If there’s one immediate downside to the Consumption Diet, it’s this: I got rid of so many clothes during the rummage sale and I haven’t bought myself anything new for five months that my closet is looking a little, um, jaundiced and sallow these days. As in, drab. As in, dated like Monica from Friends. I’m going to have to stock up on some new clothes at some point which totally defeats the purpose of the Consumption Diet! But what can I say? Life is too short to dress like a J Chuckles model.
Now that June is two and a half, she says all sorts of funny stuff. She cracks us up everyday. Even though 80 percent of what she says is parroting us, it just sounds better coming from the mouth of a two year old.
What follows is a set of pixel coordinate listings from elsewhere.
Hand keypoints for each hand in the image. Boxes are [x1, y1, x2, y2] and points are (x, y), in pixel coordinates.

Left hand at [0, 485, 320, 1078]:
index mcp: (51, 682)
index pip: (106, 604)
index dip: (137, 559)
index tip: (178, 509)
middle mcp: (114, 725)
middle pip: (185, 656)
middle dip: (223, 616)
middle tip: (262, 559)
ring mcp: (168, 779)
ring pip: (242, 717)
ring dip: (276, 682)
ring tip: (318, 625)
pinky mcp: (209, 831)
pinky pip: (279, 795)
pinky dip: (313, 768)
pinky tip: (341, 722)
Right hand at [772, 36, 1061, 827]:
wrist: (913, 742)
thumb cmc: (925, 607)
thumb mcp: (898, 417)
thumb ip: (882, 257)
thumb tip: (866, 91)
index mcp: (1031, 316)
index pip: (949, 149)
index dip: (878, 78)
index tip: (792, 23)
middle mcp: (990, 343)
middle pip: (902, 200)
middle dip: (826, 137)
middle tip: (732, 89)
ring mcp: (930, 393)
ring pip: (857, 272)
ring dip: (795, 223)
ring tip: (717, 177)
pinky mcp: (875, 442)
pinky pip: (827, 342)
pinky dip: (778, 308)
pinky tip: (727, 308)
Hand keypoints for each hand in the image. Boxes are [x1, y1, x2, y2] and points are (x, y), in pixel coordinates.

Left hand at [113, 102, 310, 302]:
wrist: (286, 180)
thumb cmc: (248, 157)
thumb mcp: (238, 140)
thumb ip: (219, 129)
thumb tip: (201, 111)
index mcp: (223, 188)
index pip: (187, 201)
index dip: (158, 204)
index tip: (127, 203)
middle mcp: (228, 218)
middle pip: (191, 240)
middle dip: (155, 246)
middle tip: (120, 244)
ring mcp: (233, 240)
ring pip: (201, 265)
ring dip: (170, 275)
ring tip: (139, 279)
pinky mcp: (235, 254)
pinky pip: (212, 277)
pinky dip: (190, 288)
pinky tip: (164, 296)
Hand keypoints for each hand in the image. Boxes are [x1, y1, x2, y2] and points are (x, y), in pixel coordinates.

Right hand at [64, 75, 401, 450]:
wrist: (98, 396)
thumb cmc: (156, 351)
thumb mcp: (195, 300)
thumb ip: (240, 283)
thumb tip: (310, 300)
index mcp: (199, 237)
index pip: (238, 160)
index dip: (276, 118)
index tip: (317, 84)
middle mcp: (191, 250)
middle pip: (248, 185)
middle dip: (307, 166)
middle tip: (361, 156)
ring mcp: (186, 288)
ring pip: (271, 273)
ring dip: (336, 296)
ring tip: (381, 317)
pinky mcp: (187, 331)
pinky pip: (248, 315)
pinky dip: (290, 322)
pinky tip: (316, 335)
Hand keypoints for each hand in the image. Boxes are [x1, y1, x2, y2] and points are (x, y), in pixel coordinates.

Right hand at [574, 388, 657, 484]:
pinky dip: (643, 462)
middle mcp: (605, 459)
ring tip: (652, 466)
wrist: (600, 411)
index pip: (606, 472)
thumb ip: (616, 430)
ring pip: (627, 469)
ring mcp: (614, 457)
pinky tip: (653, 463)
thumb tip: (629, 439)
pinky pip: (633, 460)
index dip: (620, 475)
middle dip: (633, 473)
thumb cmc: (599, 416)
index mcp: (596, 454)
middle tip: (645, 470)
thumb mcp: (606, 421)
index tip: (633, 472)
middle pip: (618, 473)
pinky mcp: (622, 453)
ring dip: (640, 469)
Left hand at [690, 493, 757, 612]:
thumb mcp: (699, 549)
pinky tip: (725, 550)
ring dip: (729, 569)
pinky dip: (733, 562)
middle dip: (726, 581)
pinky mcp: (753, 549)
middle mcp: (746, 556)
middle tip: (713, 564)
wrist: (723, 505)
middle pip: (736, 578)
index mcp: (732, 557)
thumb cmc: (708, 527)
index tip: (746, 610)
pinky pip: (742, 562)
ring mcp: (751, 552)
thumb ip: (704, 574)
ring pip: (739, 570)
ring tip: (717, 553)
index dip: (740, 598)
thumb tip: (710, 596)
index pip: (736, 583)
This week, I dedicate myself to partaking in activities I cannot readily do when Jake and (especially) June are around.
Friday night, I had a small gathering of girlfriends at my place where we drank Sangria and talked about hair, unicorns and 867-5309 references. Yesterday, I took Solha for an hour long hike in the woods listening to my beloved talk radio podcasts (the height of luxury, friends!) and my friends Antonio and Mary and I went to see The Great Gatsby. Tonight, we go to a Flamenco performance. I am a bon vivant this week.
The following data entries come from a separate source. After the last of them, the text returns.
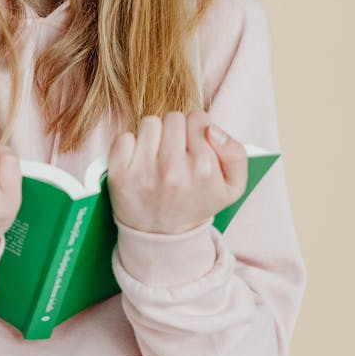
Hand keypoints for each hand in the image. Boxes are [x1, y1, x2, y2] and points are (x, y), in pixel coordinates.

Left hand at [107, 111, 246, 235]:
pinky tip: (140, 162)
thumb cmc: (198, 203)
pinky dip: (131, 146)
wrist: (164, 238)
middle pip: (173, 117)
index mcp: (202, 168)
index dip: (197, 130)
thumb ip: (235, 152)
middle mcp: (172, 170)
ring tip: (159, 156)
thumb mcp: (233, 186)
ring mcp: (143, 173)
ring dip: (154, 136)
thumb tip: (211, 128)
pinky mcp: (119, 176)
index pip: (197, 118)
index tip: (194, 147)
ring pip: (149, 123)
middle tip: (176, 153)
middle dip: (176, 131)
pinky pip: (124, 137)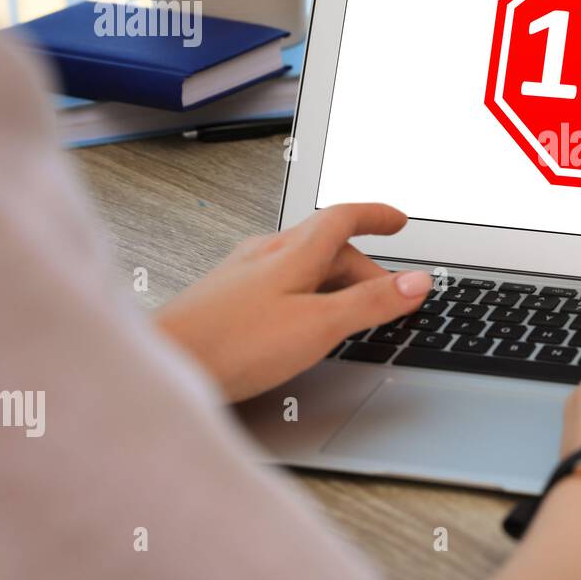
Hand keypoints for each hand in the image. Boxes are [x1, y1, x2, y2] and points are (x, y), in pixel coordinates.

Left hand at [155, 203, 430, 401]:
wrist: (163, 364)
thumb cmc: (231, 345)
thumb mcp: (318, 325)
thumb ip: (370, 303)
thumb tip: (417, 281)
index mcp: (293, 252)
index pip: (344, 217)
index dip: (376, 215)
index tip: (398, 221)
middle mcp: (265, 253)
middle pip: (327, 244)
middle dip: (364, 265)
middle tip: (387, 297)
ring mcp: (242, 274)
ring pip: (302, 264)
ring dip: (333, 281)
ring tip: (348, 313)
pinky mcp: (225, 298)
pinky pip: (279, 282)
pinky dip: (306, 293)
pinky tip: (299, 321)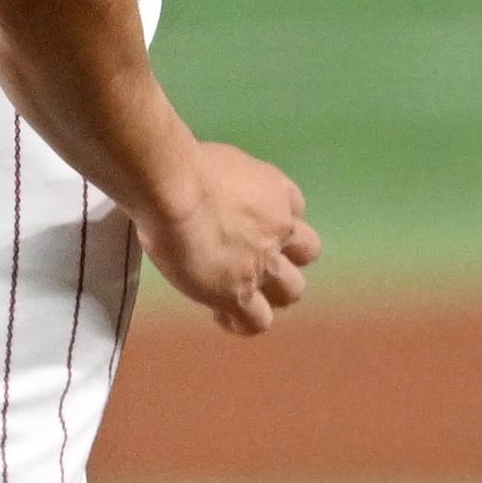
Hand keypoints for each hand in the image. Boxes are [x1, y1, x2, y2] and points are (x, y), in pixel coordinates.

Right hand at [138, 140, 318, 334]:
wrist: (173, 190)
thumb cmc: (182, 163)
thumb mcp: (218, 160)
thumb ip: (225, 180)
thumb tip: (203, 186)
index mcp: (276, 190)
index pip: (294, 208)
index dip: (275, 219)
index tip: (248, 223)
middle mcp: (279, 228)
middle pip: (308, 252)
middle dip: (286, 256)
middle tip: (253, 260)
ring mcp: (263, 265)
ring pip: (293, 291)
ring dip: (272, 293)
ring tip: (242, 294)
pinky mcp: (239, 294)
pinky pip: (257, 322)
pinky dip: (242, 321)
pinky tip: (221, 314)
I also treated myself to a late night viewing of this wonderful documentary First Position about young kids who excel at ballet (I think Jake would rather build ten thousand bird houses than suffer through an hour and a half of ballet). Have you heard of it? It’s soooo good. I love watching dance. One of the children featured is this 11-year old Israeli girl Gaya Bommer who moves her body like nobody I have ever seen. She is extraordinary. And her mom is her choreographer. How cool is that? Watch a performance here.
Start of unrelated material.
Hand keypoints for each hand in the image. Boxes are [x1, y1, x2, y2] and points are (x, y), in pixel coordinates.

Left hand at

I listened to an NPR interview with David Sedaris over the weekend and it made me fall in love with the man all over again. Setting aside for a moment his wonderfully warped sense of humor, he has such an interesting way of looking at the world. He said that when he’s not writing books, he collects trash along the back roads near his country home in England. And despite selling millions and millions of books, he comes across as utterly free of ego and said he fully expects all of his books to end up at Goodwill sooner or later. How can you not love a person like that?
Which is why he tries to never write anything cheesy or insipid like “Keep laughing!” when inscribing books, but something crazy and outrageous enough to make the casual Goodwill browser go, “What the–? Who is this nut?” The title of his current book Let’s Explore Diabetes with Owls was born from one such inane inscription.
I loved hearing this. In my somewhat limited experience inscribing books, I never know what to write. I’ll even ask the person, “So…what do you want me to write?” To which they invariably respond, “I don’t know. You’re the writer. Something witty and clever.” Naturally, this coincides with the precise moment my brain goes into sleep mode and I write something like, “Here’s to being Rurally Screwed! Keep smiling!” followed by a stream of exclamation points and smiley faces so they grasp how truly giddy I am. Then they wander off looking at the inscription with a deflated expression and I suddenly wish I was home.
I think from now on I’ll take the David Sedaris approach: Write from the perspective of a drunk person if only to give that future Goodwill shopper down the road a moment of pause.